Corte di Cassazione, Sezione Sesta Civile, ordinanza num. 13817/2016.
Perché la notifica di fallimento di una società sia valida è sufficiente che l’e-mail per la fissazione dell’udienza sia stata ricevuta dalla stessa, a prescindere dall’effettiva lettura del messaggio. Questo quanto stabilito dalla Sesta Sezione Civile della Corte di Cassazione, che con l’ordinanza num. 13817 del 6 luglio 2016 ha respinto il ricorso di una società contro la curatela fallimentare.
La dichiarazione di fallimento e il ricorso in tribunale
La società in questione, dopo aver ricevuto notifica di fallimento, si era rivolta prima al Tribunale di Paola, nel cosentino, e poi in ricorso alla Corte d’appello di Catanzaro. Con sentenza del 3 dicembre 2014, la Corte d’appello aveva respinto il reclamo dell’impresa; tra i principali motivi di ricorso della società, appariva particolarmente rilevante quello “della mancata apertura della e-mail”, regolarmente inviata dall’Ufficio, per la fissazione dell’udienza di comparizione. A redimere la contesa è stata quindi chiamata la Corte di Cassazione, che ha giudicato infondati i motivi di ricorso con i quali la società lamentava la violazione degli artt. 15, 3° co. e 6 R.D. n. 267/42.
Le motivazioni alla base della decisione della Cassazione
La Suprema Corte ha posto particolare attenzione sulla questione della mancata apertura della notifica a mezzo Posta Elettronica Certificata (PEC), che dal 1° luglio 2013 è l’unico mezzo consentito di comunicazione ufficiale tra imprese e pubblica amministrazione. In primo luogo, la Cassazione ha decretato che, come già stabilito nella sentenza num. 22352 del 2015, in tema di procedimento per la dichiarazione di fallimento “occorre aver riguardo unicamente alla sequenza procedimentale stabilita dalla legge”. Questo significa che, se dal lato del mittente ciò che conta è “la ricevuta di accettazione, che prova l’avvenuta spedizione di un messaggio di posta elettronica certificata“, dal lato del destinatario fa fede “la ricevuta di avvenuta consegna, la quale, a sua volta, dimostra che il messaggio di posta elettronica certificata è pervenuto all’indirizzo elettronico dichiarato dal destinatario”.

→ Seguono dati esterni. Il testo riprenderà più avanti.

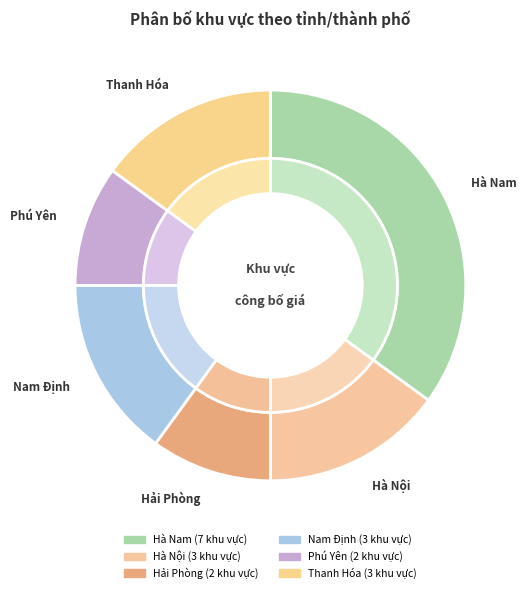

Is there any slice that represents more than half of the pie?

No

A tali motivazioni non si può opporre, continua l’ordinanza, le “esigenze di sostanziale migliore comodità” addotte dalla ricorrente, che sosteneva che avrebbe dovuto ricevere la notifica a mezzo posta cartacea. È infatti onere della parte che eserciti l’attività d’impresa munirsi di un indirizzo PEC e assicurarsi del corretto funzionamento della propria casella postale certificata. La dichiarazione di fallimento, dunque, è valida in tutti i casi nei quali l’imprenditore l’abbia ricevuta ma non l’abbia aperta e letta. Questo principio, d’altronde, oltre a essere garantito dalle misure automatiche di notifica di invio e ricezione, è in linea con il valore cardine della celerità del processo.